### Document extract
★ ★ ★ ★ ★ ★ ★
__Objective:__Assessment

__Why?__-- Not for marks, but to figure out the student's level of understanding and thus to help me plan my lesson.

__Student's details:__Class-6 student (Her maths teacher told me (on her own) that she is among the brilliant ones in the class)

Teacher: What's bigger?

**1/8 or 1/4**(i.e. one-eighth or one-fourth)

Student: 1/4

Teacher (very happy, but emotions concealed) : Why do you feel so?

Student: Because the fraction with smaller denominator is always bigger.

Teacher: (Highly disappointed, but continues without any such communication) Ok. How about this pair now? Which is the bigger of two ? 7/21 or 25/100

Student: (thinking.......for long....)

Teacher (after about half a minute): What happened?

Student: (no answer)

Teacher: (after another 10-15 seconds): Tell me what you are thinking. May be I can help.

Student: Denominator of 7/21 is smaller than that of 25/100..... (Silence)

Teacher: Ok, go ahead....

Student (in a confused tone): But then...... Numerator of 25/100 is bigger than that of 7/21.. So I am confused which of the two fractions is bigger.

Teacher: Okay... But how come you did not face this problem in the previous problem.

Student: I did not look at their numerators then......... But anyways, they were both '1' there.

Teacher (after waiting for another minute): Okay.. How about this comparison now - Which of the two is bigger? 3.5 or 3.28

Student (after about 5-7 sec): 3.5

Teacher: (Excited again!) And how do you know this?

Student: I converted both the decimal numbers in fraction form.
★ ★ ★ ★ ★ ★ ★
### Dataset excerpts
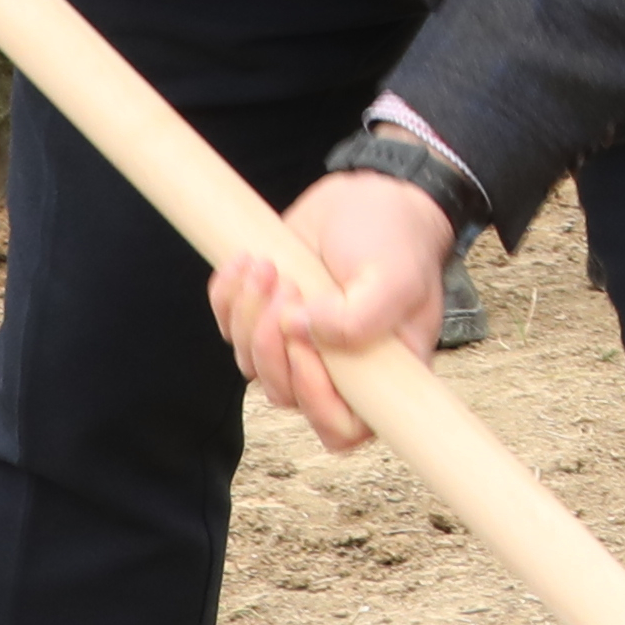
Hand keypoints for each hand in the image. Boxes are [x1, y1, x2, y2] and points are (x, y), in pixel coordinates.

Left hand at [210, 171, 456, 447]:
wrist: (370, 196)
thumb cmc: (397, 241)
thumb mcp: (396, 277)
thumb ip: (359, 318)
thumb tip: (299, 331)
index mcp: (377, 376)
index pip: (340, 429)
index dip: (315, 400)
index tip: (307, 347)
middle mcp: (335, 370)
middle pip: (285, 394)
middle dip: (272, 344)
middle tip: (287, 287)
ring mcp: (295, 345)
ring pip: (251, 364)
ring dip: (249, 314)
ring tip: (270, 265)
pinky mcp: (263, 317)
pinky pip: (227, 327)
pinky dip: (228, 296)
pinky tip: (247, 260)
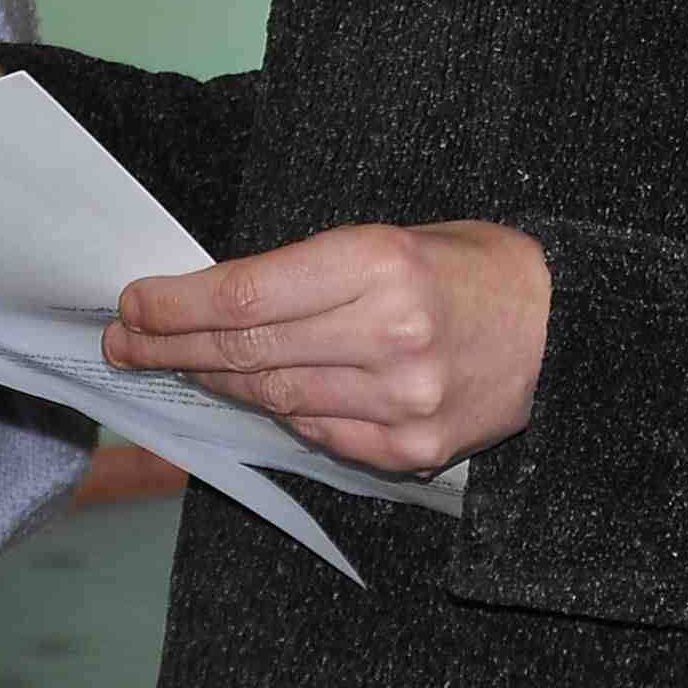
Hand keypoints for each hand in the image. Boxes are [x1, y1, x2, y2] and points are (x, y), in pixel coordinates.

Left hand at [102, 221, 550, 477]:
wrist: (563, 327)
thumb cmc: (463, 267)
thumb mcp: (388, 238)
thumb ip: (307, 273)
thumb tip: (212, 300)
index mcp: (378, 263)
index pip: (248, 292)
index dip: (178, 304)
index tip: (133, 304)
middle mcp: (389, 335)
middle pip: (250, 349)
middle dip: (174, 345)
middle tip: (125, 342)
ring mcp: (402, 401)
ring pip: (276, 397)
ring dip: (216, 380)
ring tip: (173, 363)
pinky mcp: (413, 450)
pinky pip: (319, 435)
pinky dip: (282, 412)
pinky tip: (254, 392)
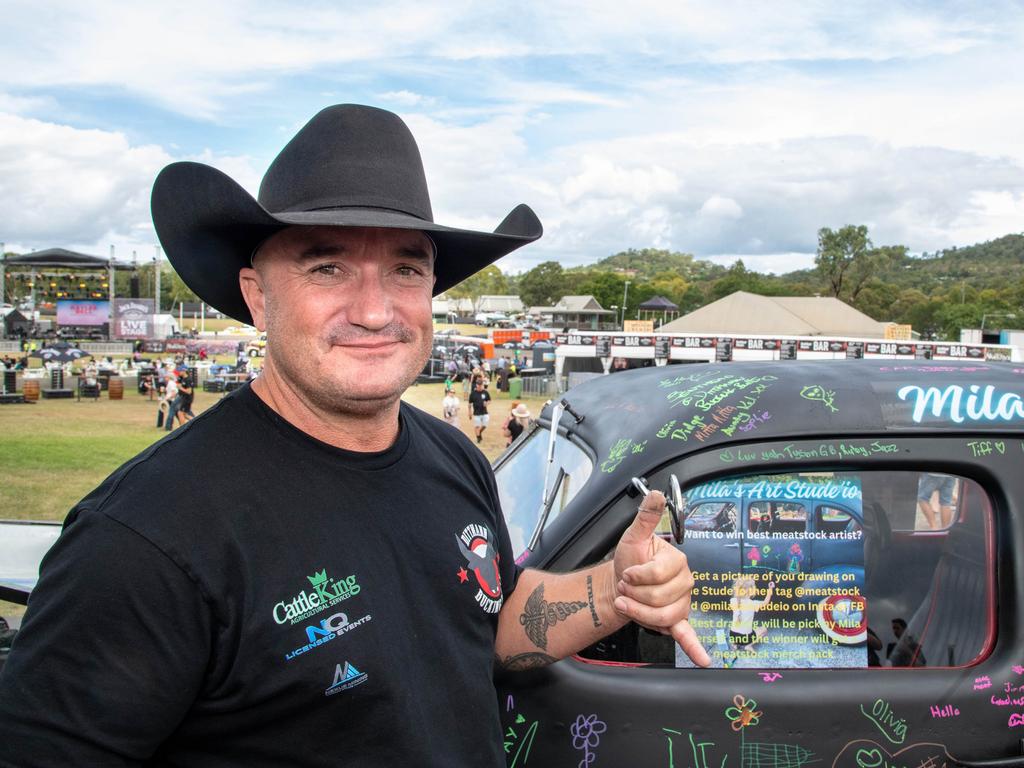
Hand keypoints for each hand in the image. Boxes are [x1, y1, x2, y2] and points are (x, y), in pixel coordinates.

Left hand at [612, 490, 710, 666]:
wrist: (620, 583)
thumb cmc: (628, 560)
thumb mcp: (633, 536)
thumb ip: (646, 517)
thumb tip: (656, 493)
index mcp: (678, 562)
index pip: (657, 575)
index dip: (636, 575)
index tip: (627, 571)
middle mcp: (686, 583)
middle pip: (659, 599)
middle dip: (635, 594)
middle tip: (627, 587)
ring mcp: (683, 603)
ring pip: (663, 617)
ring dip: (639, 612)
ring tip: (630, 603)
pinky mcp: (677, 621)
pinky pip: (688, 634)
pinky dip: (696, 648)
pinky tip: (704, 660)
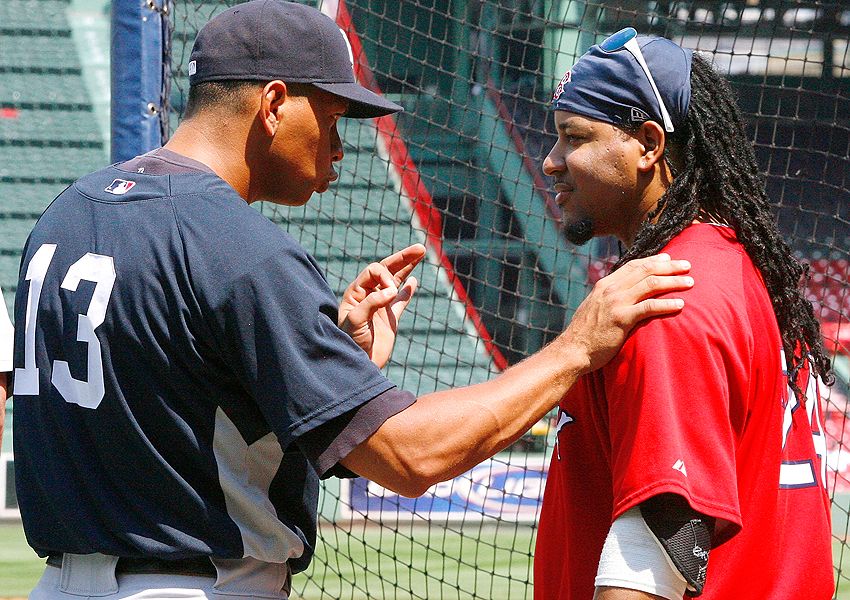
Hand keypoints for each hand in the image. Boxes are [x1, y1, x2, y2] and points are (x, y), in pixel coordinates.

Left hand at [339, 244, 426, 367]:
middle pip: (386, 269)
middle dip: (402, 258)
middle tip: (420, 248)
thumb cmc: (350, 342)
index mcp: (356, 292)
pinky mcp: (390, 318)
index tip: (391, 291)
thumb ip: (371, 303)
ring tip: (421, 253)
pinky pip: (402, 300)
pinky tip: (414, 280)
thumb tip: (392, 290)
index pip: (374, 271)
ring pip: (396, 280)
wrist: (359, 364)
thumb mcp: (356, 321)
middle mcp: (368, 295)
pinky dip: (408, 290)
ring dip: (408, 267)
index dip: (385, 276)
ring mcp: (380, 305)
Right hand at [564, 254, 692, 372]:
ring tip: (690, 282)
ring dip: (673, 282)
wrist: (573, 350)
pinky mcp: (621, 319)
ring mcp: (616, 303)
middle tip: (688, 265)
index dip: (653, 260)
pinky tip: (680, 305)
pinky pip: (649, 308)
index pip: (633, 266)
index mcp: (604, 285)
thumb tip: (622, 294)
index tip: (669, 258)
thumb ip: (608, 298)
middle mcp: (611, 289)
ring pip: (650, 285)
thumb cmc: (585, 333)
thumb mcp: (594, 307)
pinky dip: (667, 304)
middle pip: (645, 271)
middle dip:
★ ★ ★ ★ ★ ★ ★
### Problem 1
Copy the passage of the fractions dialogue exactly, everything from "Teacher: (after another" down to "of 25/100..... (Silence)".
### Problem 2
Name each pair of numbers the teacher asks the student to compare in the fractions dialogue.

### Your solution 1
Teacher: (after another 10-15 seconds): Tell me what you are thinking. May be I can help.

Student: Denominator of 7/21 is smaller than that of 25/100..... (Silence)

### Your solution 2
1/8 or 1/4
7/21 or 25/100
3.5 or 3.28